In tal senso, la Corte di Cassazione penale, Sez.III, del 19/12/2011, sentenza n.46805, ha dichiarato che "non può essere ritenuta sufficiente la pendenza di ricorso al TAR contro l'ordine di demolizione emesso in sede amministrativa ovvero la sospensione in quella sede di detto ordine per giustificare l'invocata sospensione della demolizione, né la adozione da parte della pubblica amministrazione di provvedimenti che non riguardino direttamente l'immobile da demolire".

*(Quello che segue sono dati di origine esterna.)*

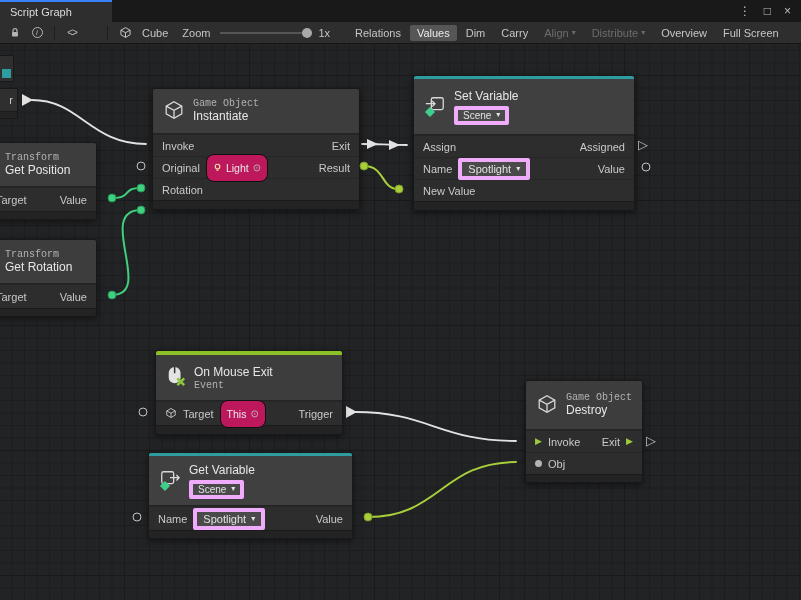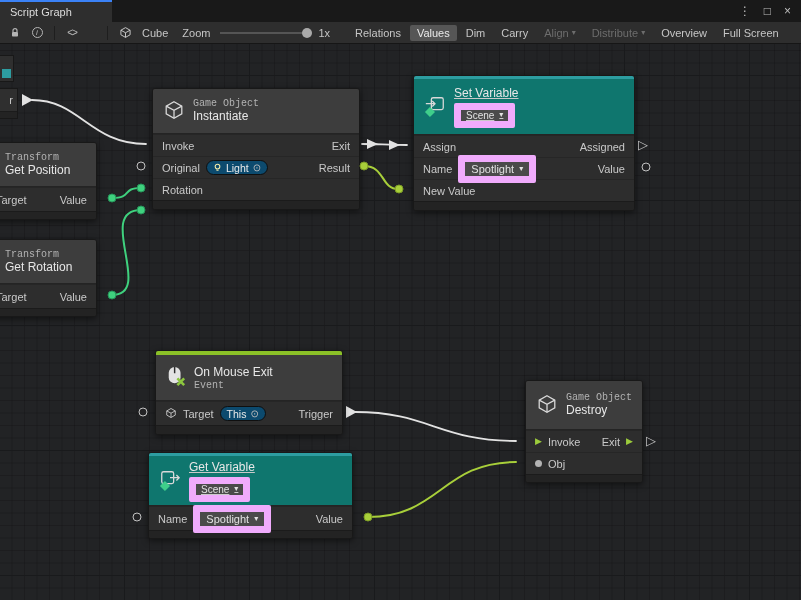"Set Variable" .header.tint { background: #0f766e -> #404040; text-decoration: underline -> none }
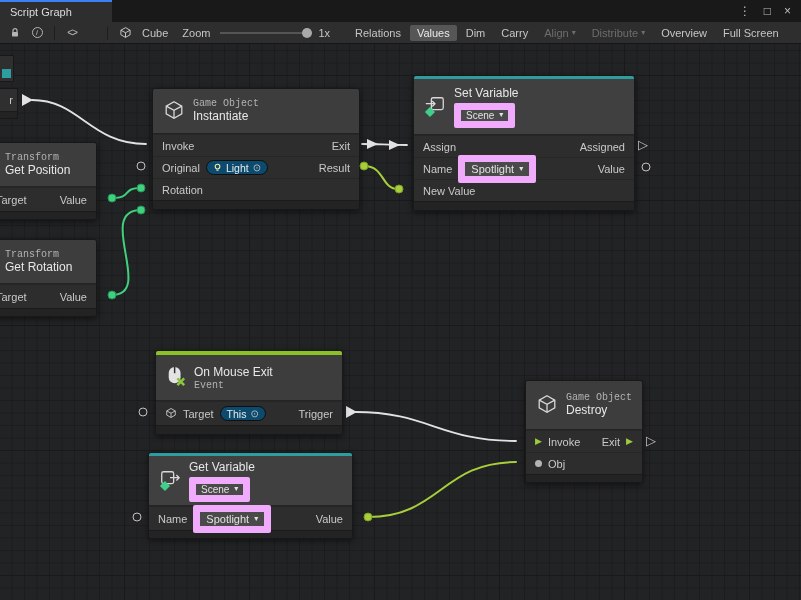"Scene" .dd { border: 7px solid #f0abfc -> 4px solid #f0abfc }
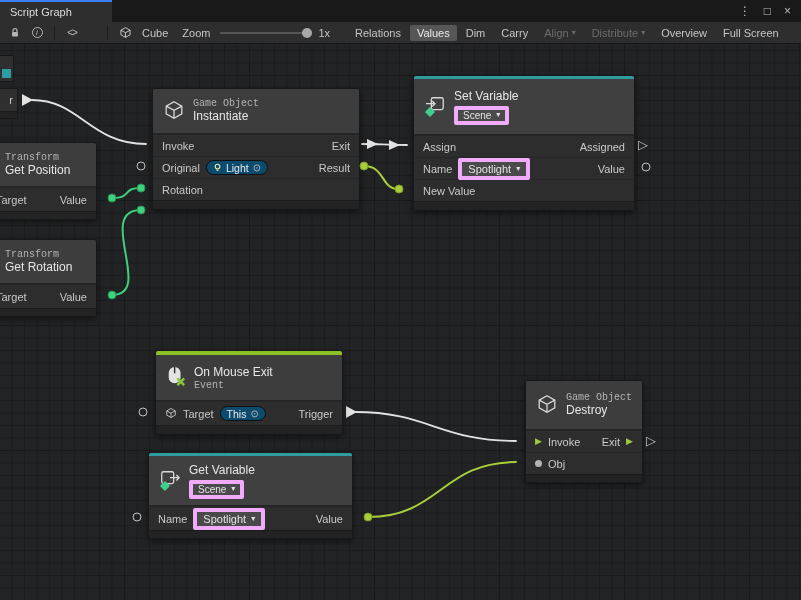"Light" .obj-chip { background: #0c4a6e -> #be185d; height: 15px -> 28px }
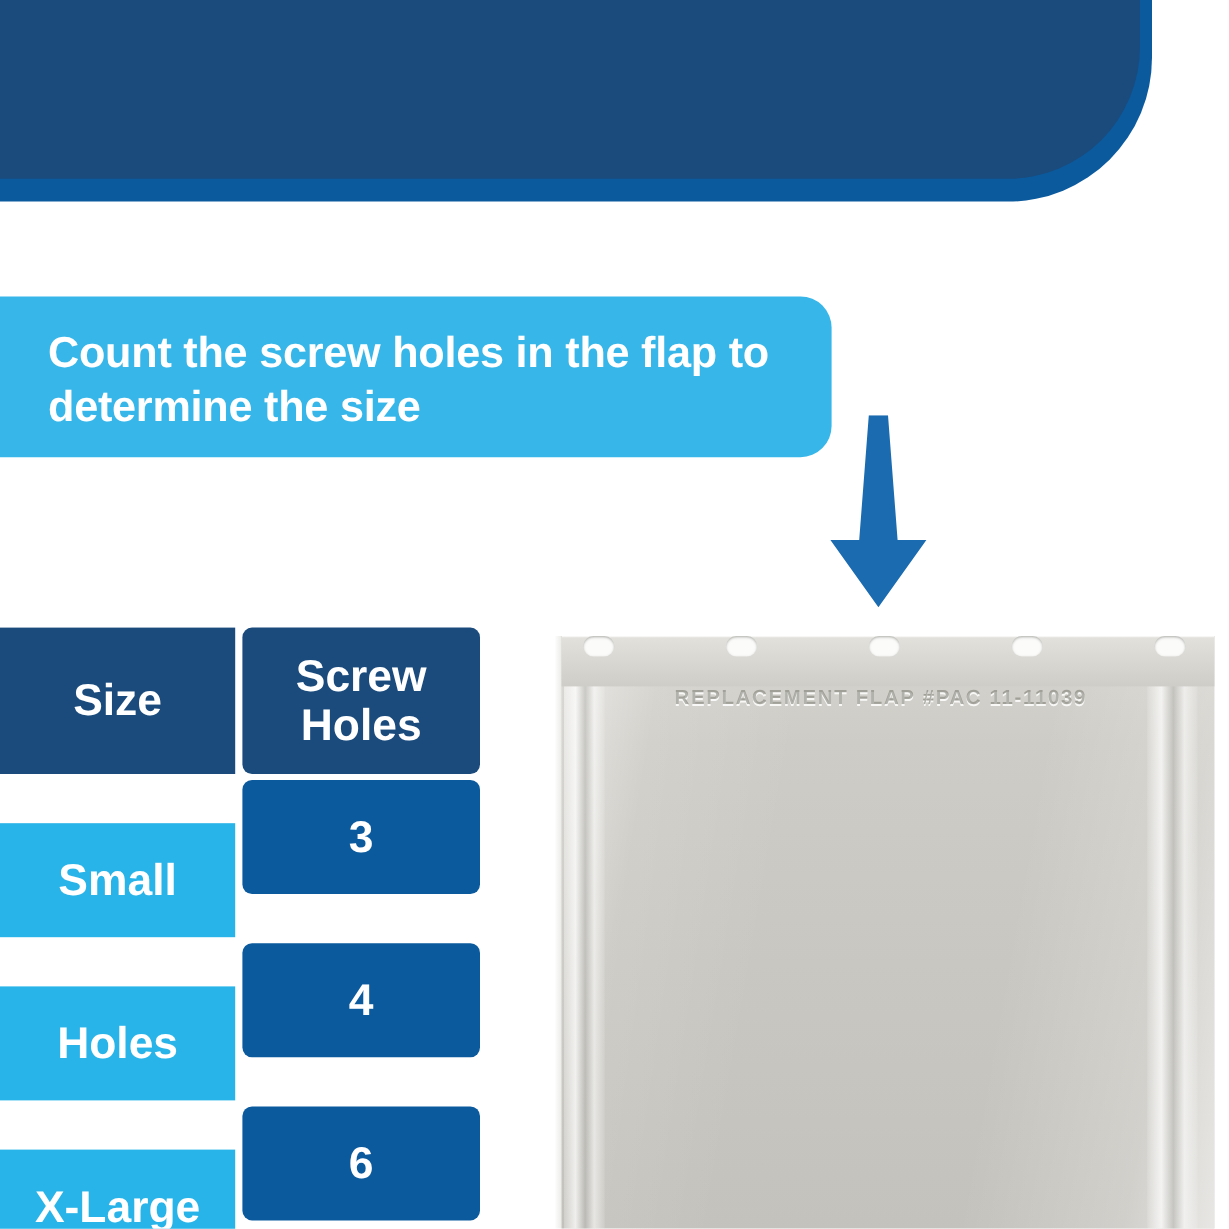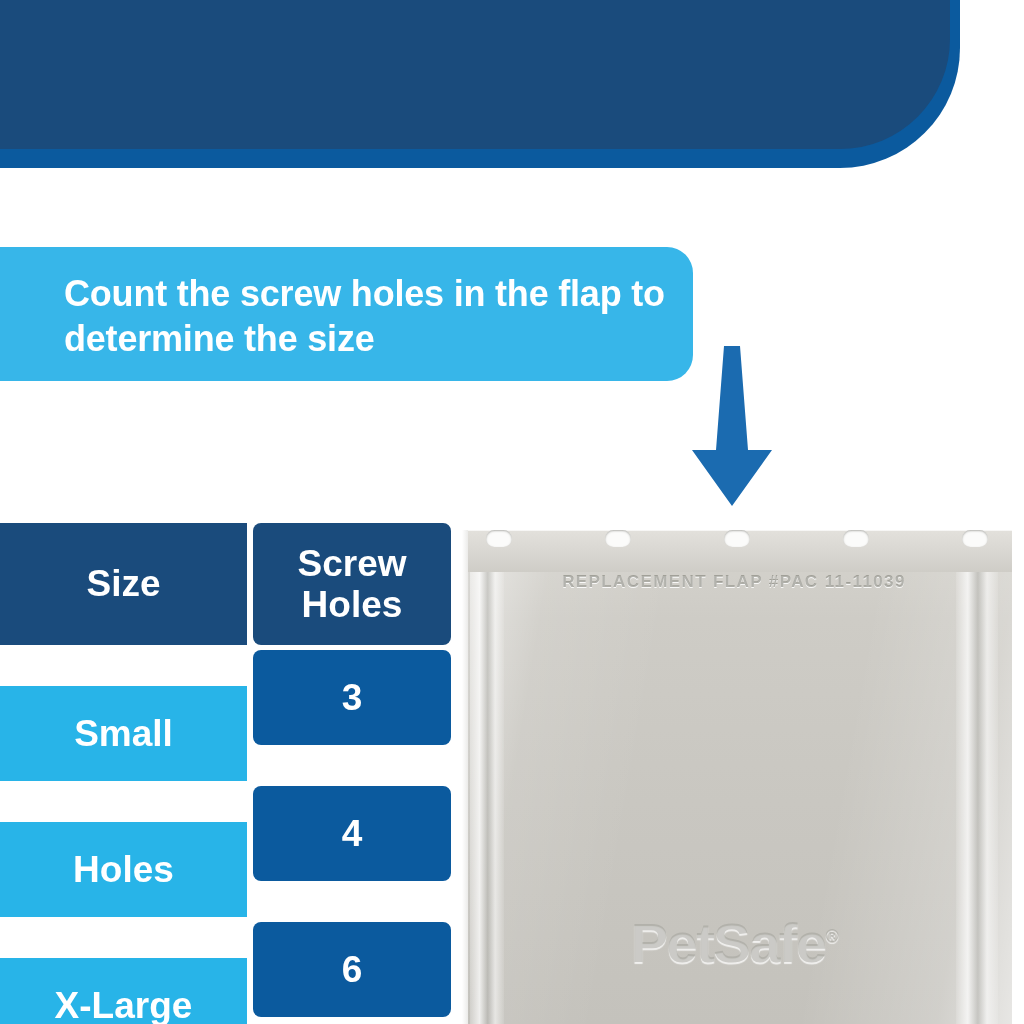"Count the screw holes in" .callout-text { margin-left: 24px -> none }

Orbene,nel caso di specie l'ordinanza impugnata aveva correttamente effettuato la valutazione richiesta dalla legge su tali punti, avendo escluso la rilevanza della sospensiva disposta in sede di giustizia amministrativa e che la domanda di condono edilizio presentata dall'interessato fosse suscettibile di sanatoria, trattandosi di immobile abusivo di rilevanti dimensioni realizzato in zona sottoposta a vincolo paesaggistico.

Sul punto è appena il caso di ricordare che secondo il consolidato indirizzo interpretativo di questa Corte, "La realizzazione, in area assoggettata a vincolo paesaggistico, di nuova costruzione in assenza di permesso di costruire non è suscettibile di sanatoria ai sensi dell'art. 32 D.L. n. 269 del 2003." (sez. III, 17.2.2010 n. 16471, Giardina, RV 246759; conf. sez. III, 11.4.2007 n. 35222, Manfredi e altro, RV 237373; sez. III; 4.5.2004 n. 37865, Musio, RV 230030; sez. III, 24.3.2009 n. 24647, Marra, RV 244025).

Indirizzo interpretativo la cui legittimità costituzionale ha trovato riscontro nella pronuncia della Corte Costituzionale, ordinanza n. 150 del 2009, che ha dichiarato inammissibile la questione di legittimità sollevata sul punto.

Il ricorso, pertanto, veniva rigettato con le conseguenze di legge.